The differences between Oh and Nagashima are reflected in their managerial styles. Nagashima is more instinctive, making decisions, such as when to replace a pitcher, on gut feelings rather than on the copious notes and computer databases that many other skippers use. Oh is predictably methodical, a manager who frets over every pitch, every move in the game. "Nagashima had this kind of animal exuberance," says Robert Whiting, author of the classic book on Japanese baseball You Gotta Have Wa. "He did things that made the common man relate to him. He'd make errors where the ball would roll between his legs. He had this human quality. Oh was more mechanical. It was like watching a machine play baseball."

The uneasy subtext to the Oh-Nagashima story has to do with a sensitive issue, the question of what it means to be Japanese. Oh, one of the nation's greatest heroes, is not actually Japanese. He was born in Japan, but his father was Chinese. In fact, in high school his ethnicity prevented him from playing alongside teammates in a national amateur tournament. With his stature, Oh could surely become a naturalized citizen, a process that is difficult for many ordinary residents who, despite being born in Japan, are still considered foreigners. But he has chosen not to try. "There's no need to be a citizen," says Oh. "Even if I'm naturalized as a Japanese, people know I'm of Chinese nationality. Being Chinese doesn't cause me any problems." In fact, he attributes his success to the sense that, as an outsider in Japan's homogeneous society, he has had to work harder to prove his worth. "All the people who are successful in Japan are hungry, not only materially, but spiritually," Oh says. "I know I was." He notes that Japan's sharpest New Economy businessman, Masayoshi Son, is an ethnic Korean. And so was another great baseball slugger, Isao Harimoto. "People like us," says Oh, "don't want to be defeated."

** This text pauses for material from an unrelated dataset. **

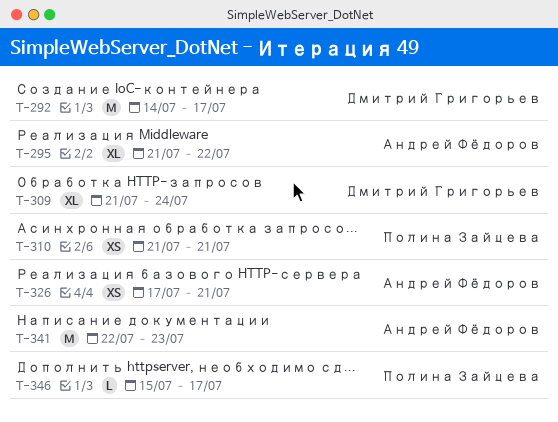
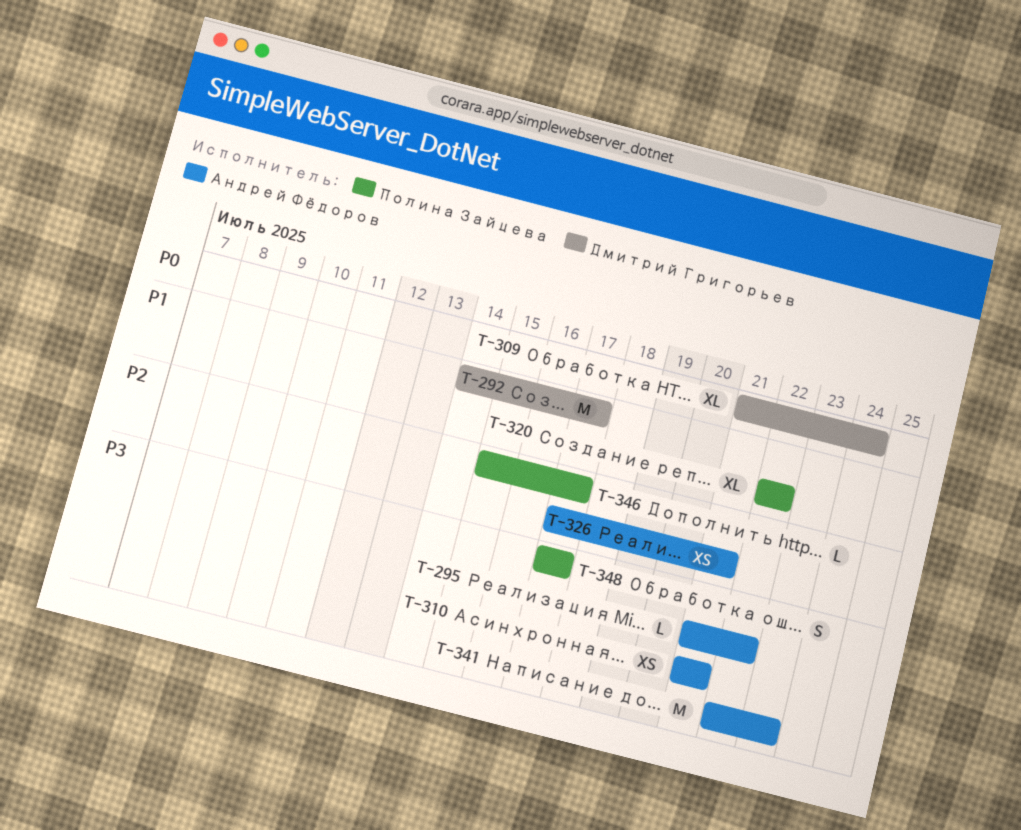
T-295, estimate: XL -> L
T-310, owner: Полина Зайцева -> Андрей Фёдоров
T-320: none -> present
T-348: none -> present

Retirement wasn't easy for Oh. He initially managed the Giants for five years, but was pressured to resign in 1988 after a disappointing season. Last year, he achieved something of a comeback, leading his new team, the Hawks, to the Japan Series championship. A second title would be particularly sweet for Oh, for it would involve defeating the mighty Giants. The Tokyo team counts some 30 million Japanese as fans. It dominates TV broadcasts and earns considerably more revenue than any other team, allowing it to assemble the best talent. Before this season, for example, the Giants were able to lure one of the Hawks' best pitchers to their side. Says Whiting: "There is a mystique about being on the Giants."

Oh and Nagashima are hoping to revive that aura. Japan's baseball teams, which operate largely as p.r. arms for large companies, have not been well managed. A league dominated by one powerful entity like the Giants ultimately is unhealthy for the game. Younger fans are starting to gravitate to other sports, like soccer. The best players have their eyes focused on the American Major Leagues; even Oh says he wishes he could have played in the U.S. during his prime. Baseball in Japan is on shaky ground. "I'd like to show the real attraction of baseball and bring back those people who have backed away from pro baseball," Nagashima told the Asahi Shimbun last week. It's a shame Oh and Nagashima can't take a few swings at the ball themselves. "My eyesight is too bad," says Oh with a laugh. "Nobody wants to watch an old man like me anyway." How wrong you are, Mr. Oh. Fans want nothing more than to recapture some of the Oh-Nagashima magic that kept Japan spellbound in another era.